** Start of Material for this task **

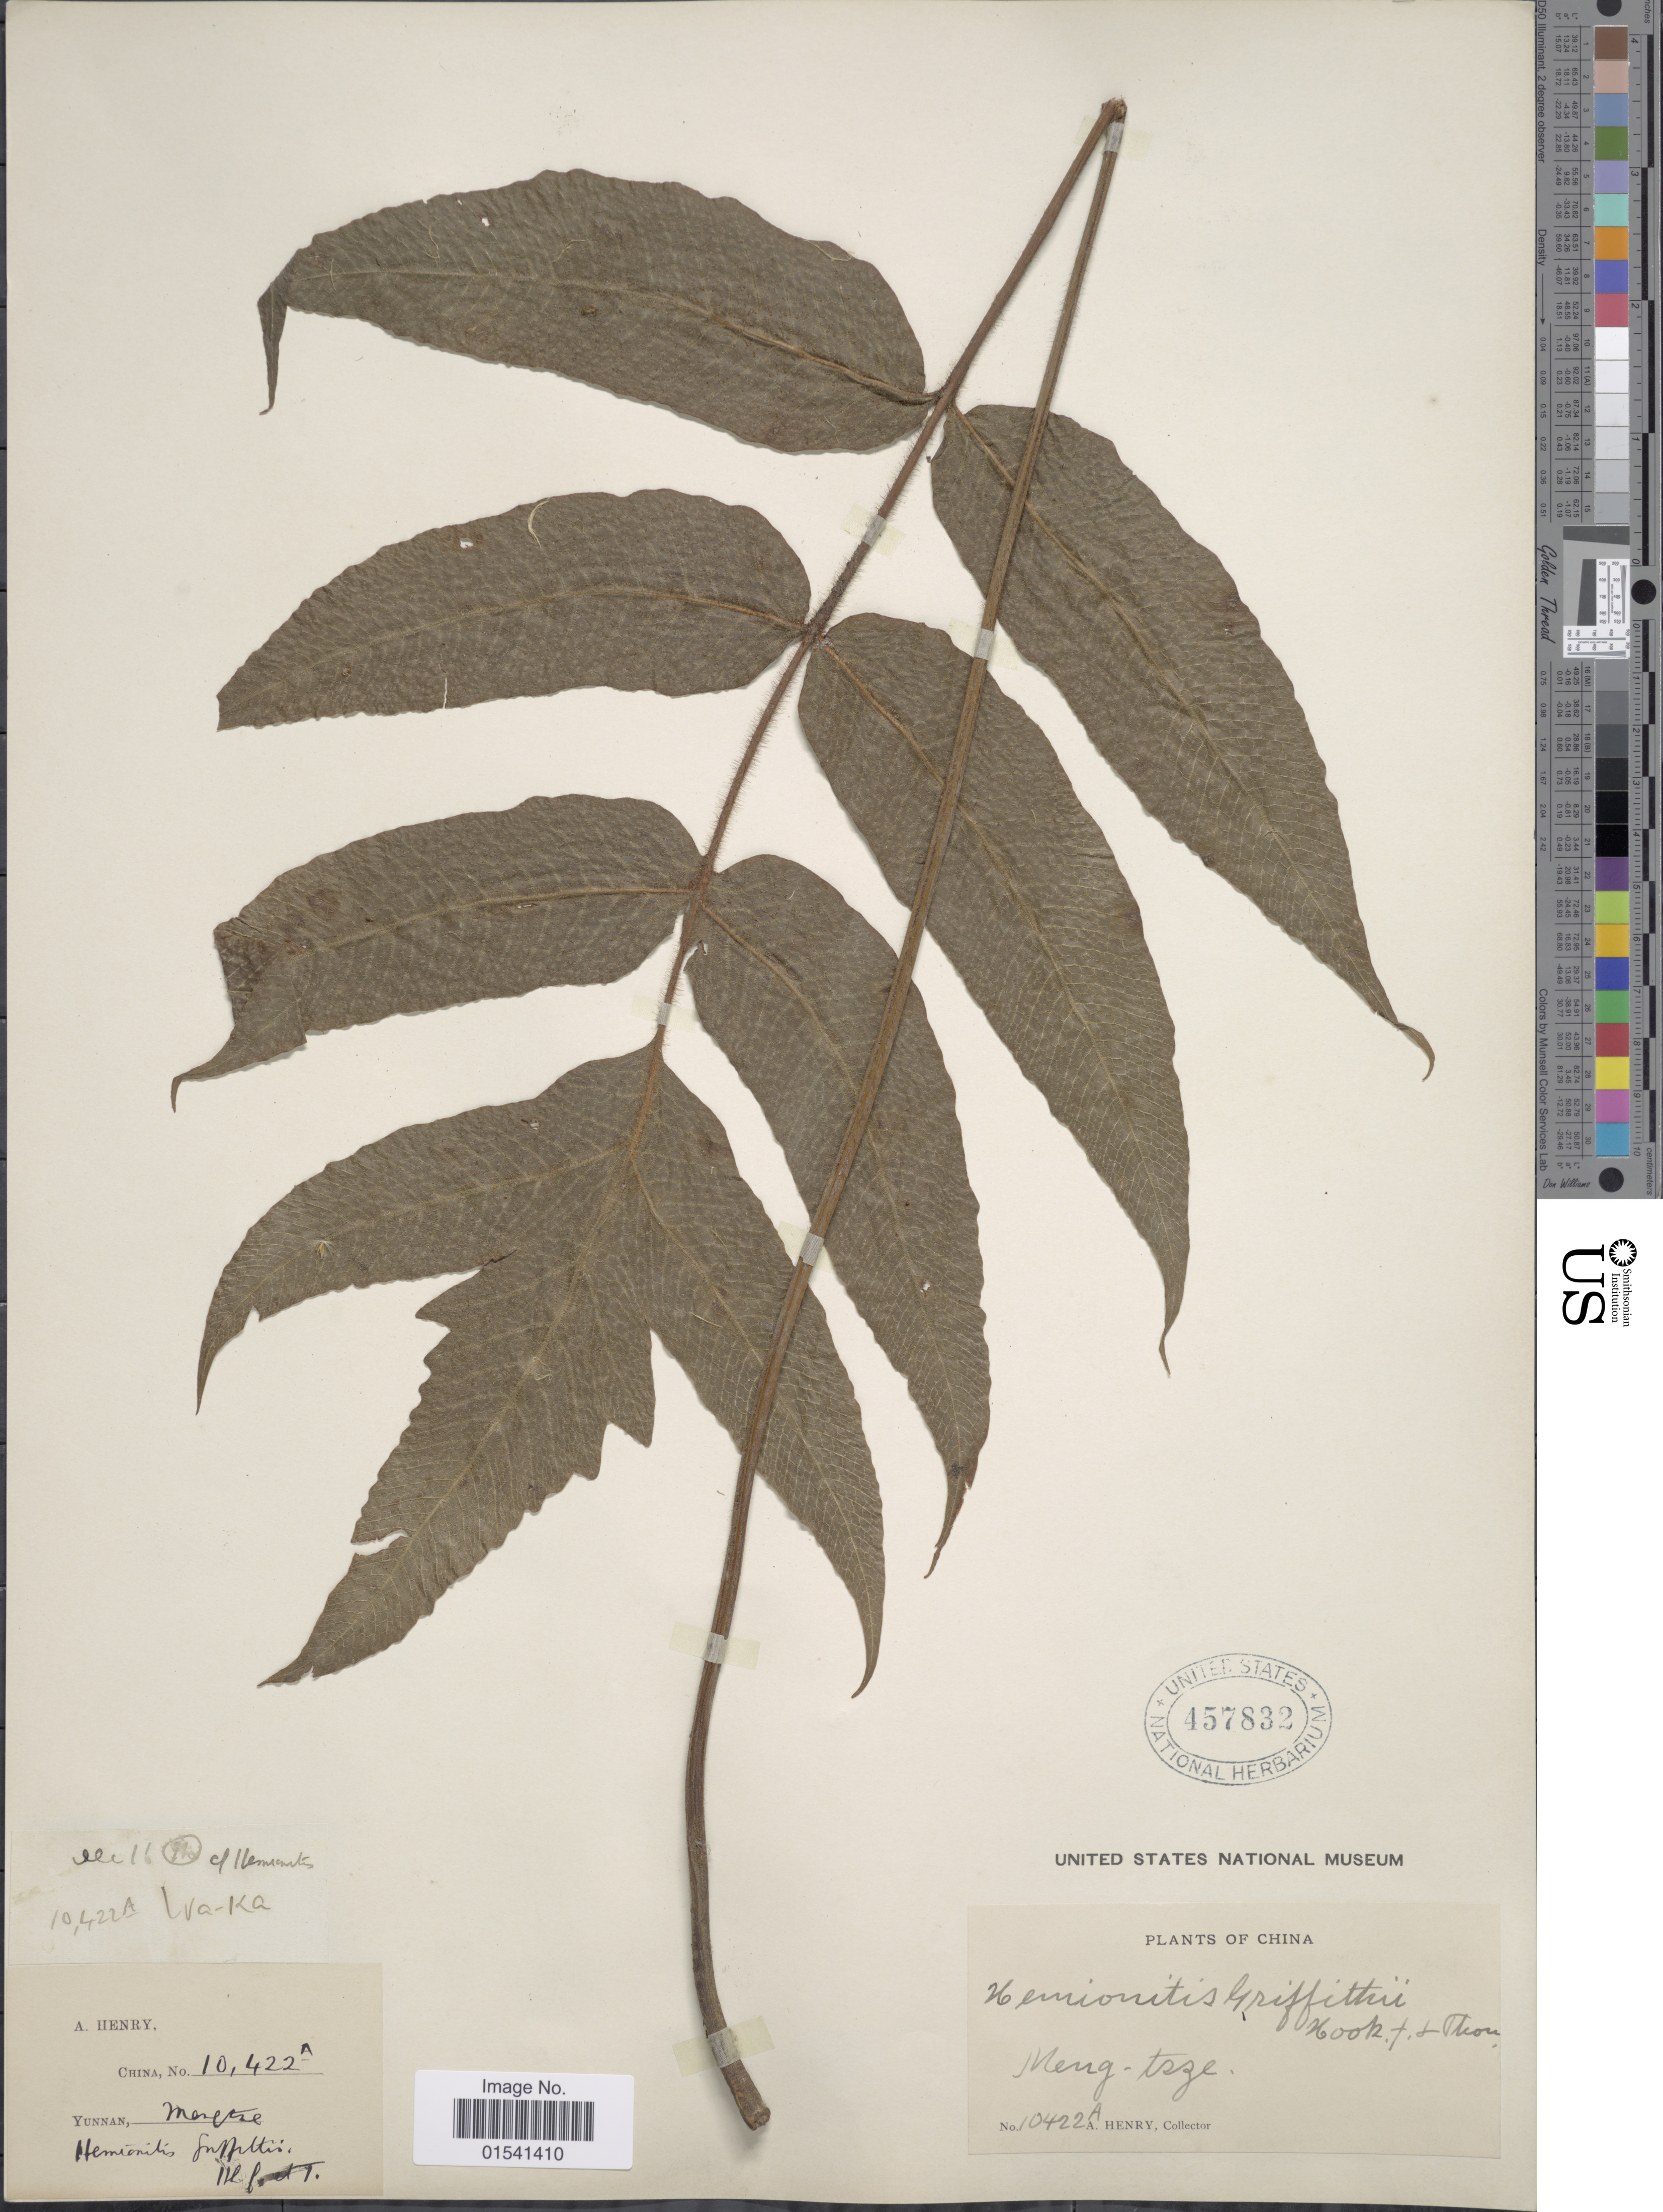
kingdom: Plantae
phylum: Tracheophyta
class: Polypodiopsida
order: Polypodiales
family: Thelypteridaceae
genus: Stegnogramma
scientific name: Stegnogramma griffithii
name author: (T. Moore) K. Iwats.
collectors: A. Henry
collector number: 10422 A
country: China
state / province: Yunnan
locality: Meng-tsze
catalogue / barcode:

** End of Material for this task **

» Task description:
Copy the entries word for word. Start at the line containing "genus: Stegnogramma" and continue through the final line.

» Answer to this exercise:
genus: Stegnogramma
scientific name: Stegnogramma griffithii
name author: (T. Moore) K. Iwats.
collectors: A. Henry
collector number: 10422 A
country: China
state / province: Yunnan
locality: Meng-tsze
catalogue / barcode:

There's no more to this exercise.